Depending on your OS, you may find several mistakes in the final result. An improvement can be obtain by indicating to image_ocr() the language, here French. You may need to download the language first:

tesseract::tesseract_download("fra")
text <- image_read("data/TextFR.png") %>%
  image_ocr(language = "fra")
text

It is still not perfect. Further improvement can be obtained by cleaning the image before to apply the OCR. This can be done with several tools in package magick. Below some proposition:

text <- image_read("data/TextFR.png") %>%
  image_resize("4000x") %>% ## resize the picture width -> 4000 keeping the ratio
  image_convert(colorspace = 'gray') %>% ## change the background color
  image_trim() %>% ## removes edges that are the background color from the image
  image_ocr(language = "fra") 
text
cat(text) ## a more friendly version

The result should be close to perfect.

API

In this final part, you are invited to create your API key for The Guardian Open Plateform and to use it to extract papers using the guardianapi package.

First, register to the open platform and save your key character.

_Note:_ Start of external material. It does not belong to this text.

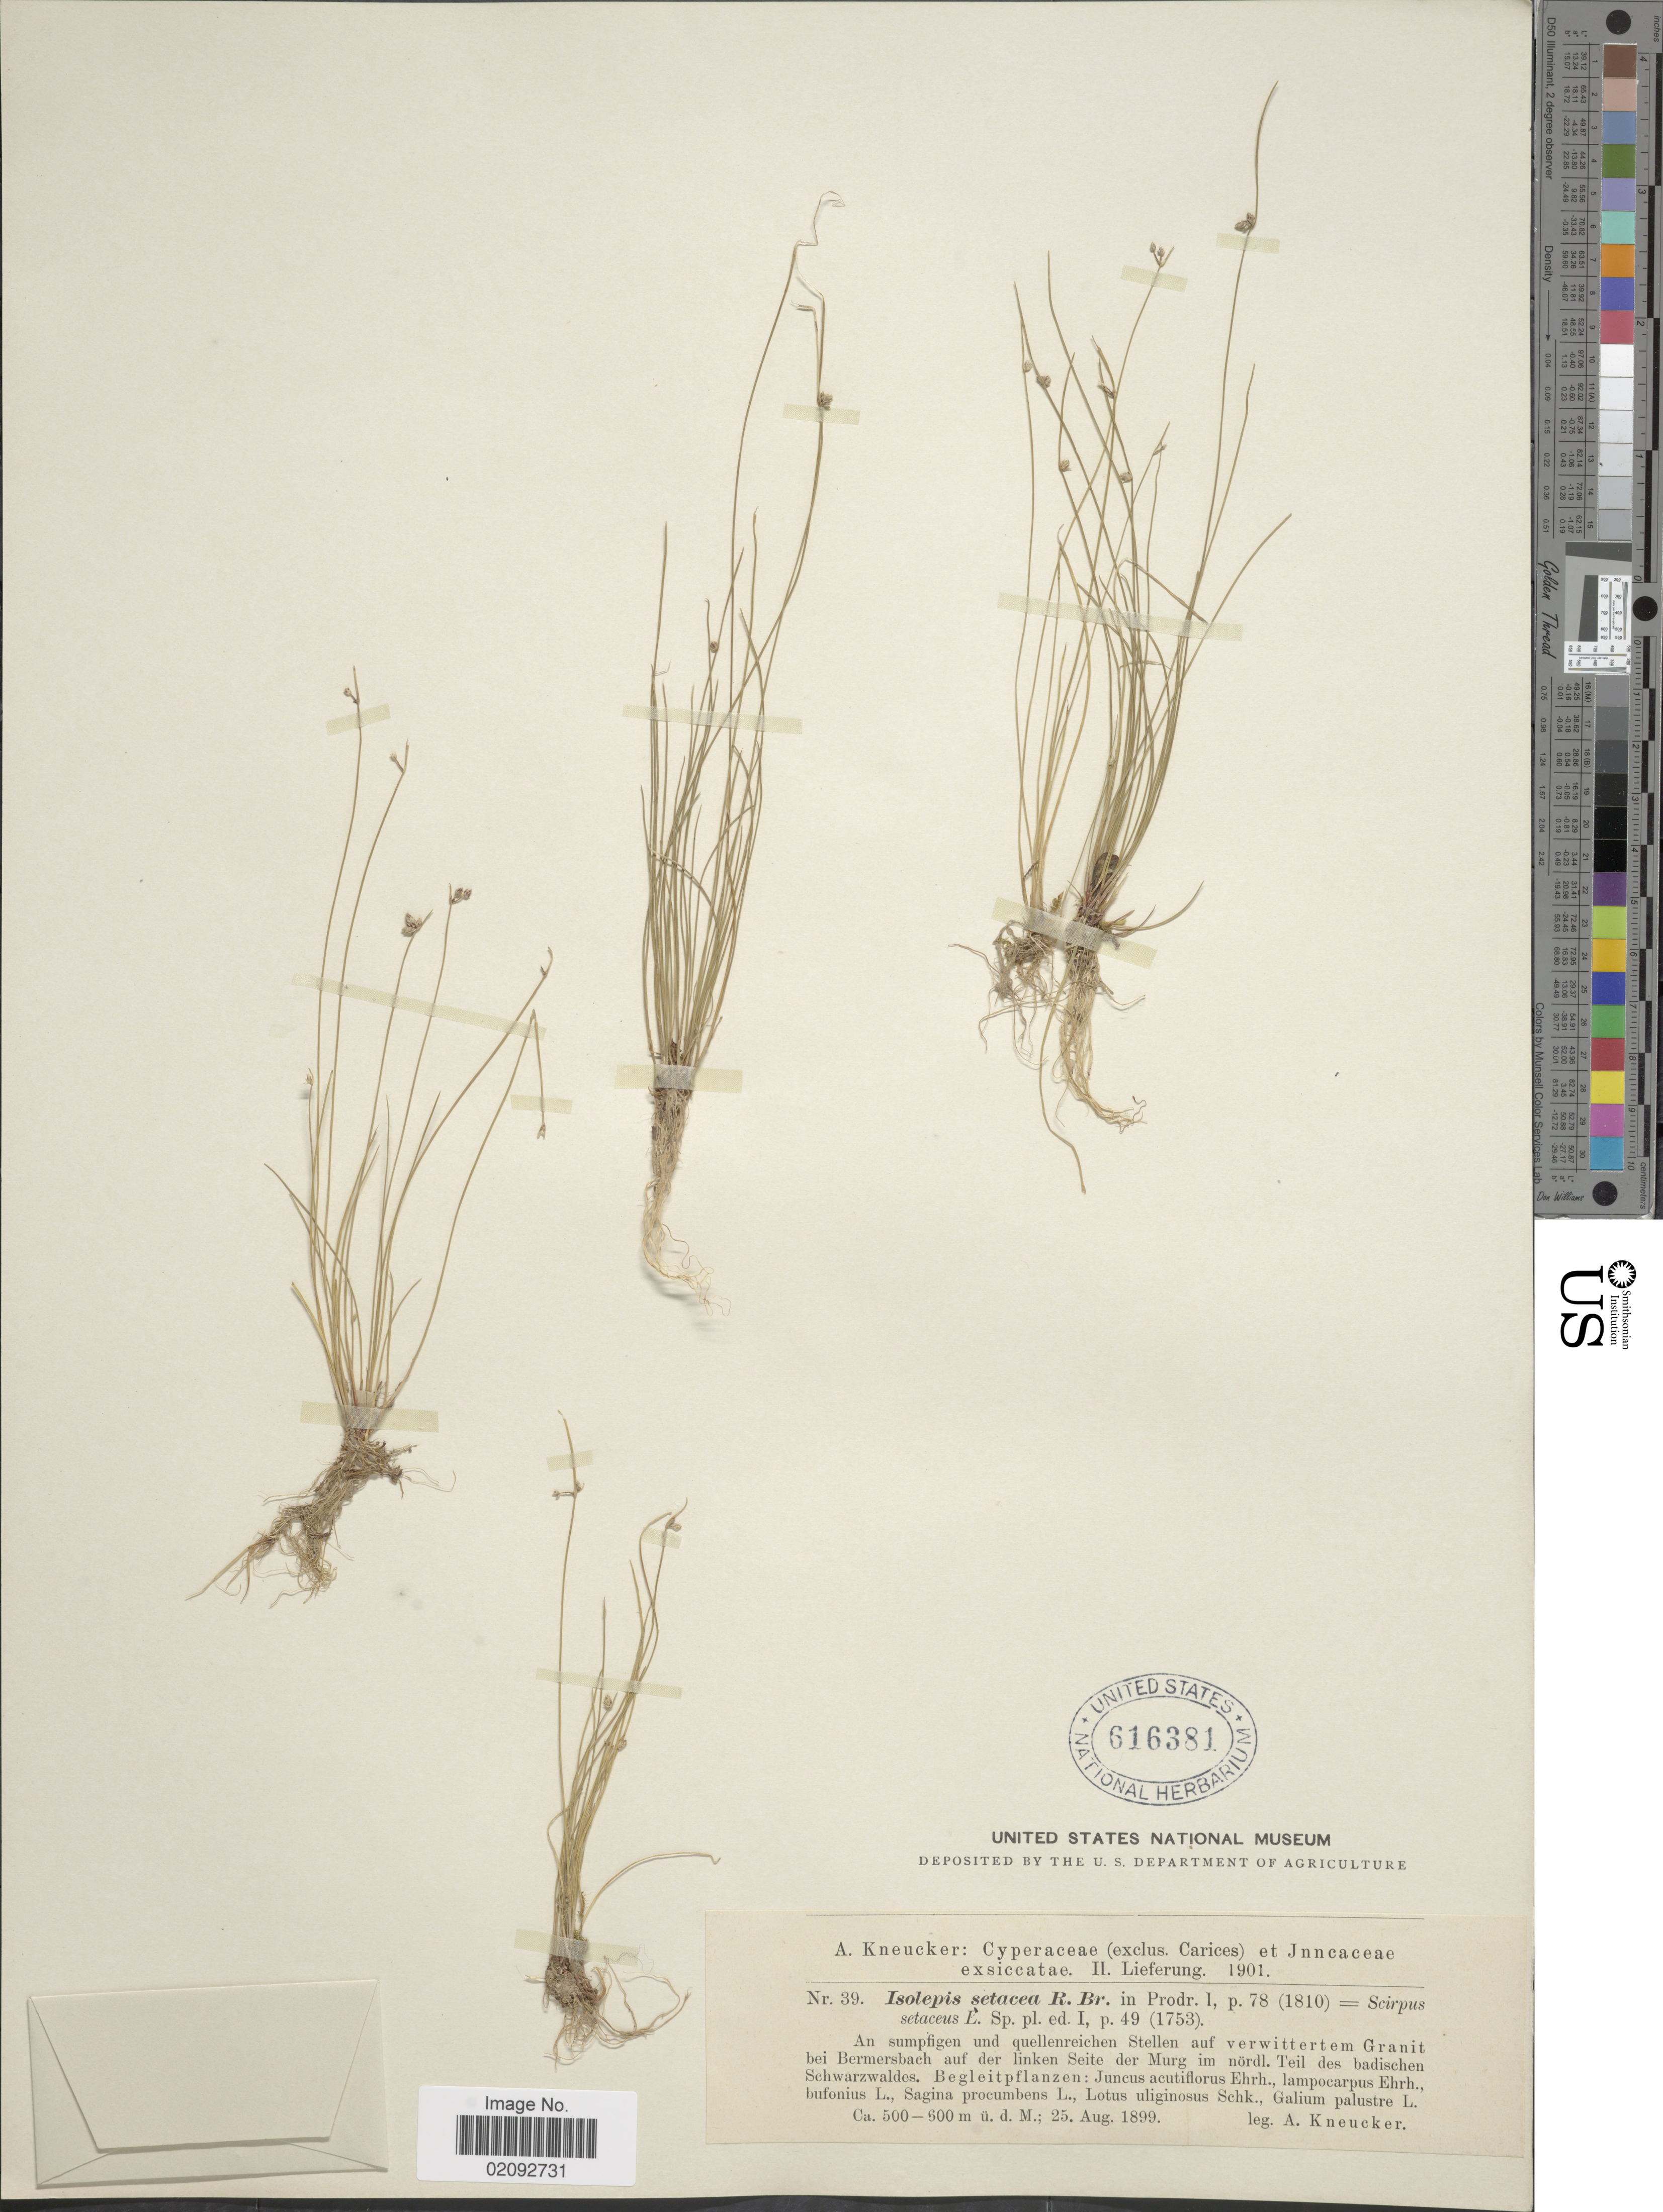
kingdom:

Then we request articles about “Arsenal Football Club” between for parts of August of 2022.

library(guardianapi)
gu_api_key()
#My Key: "fa9a4ddf-1e70-404f-889c-70ef31414cc5"
#Enter your key
Arsenal <- gu_content("Arsenal Football Club",
                      from_date = "2022-08-01",
                      to_date = "2022-08-22")

As we see on the first article, the text hence read is an HTML code. We now turn it into a text using rvest.

library(rvest)
read_html(Arsenal$body[1]) %>% html_text()

From this point onwards, you can tokenize and analyze the data on your own.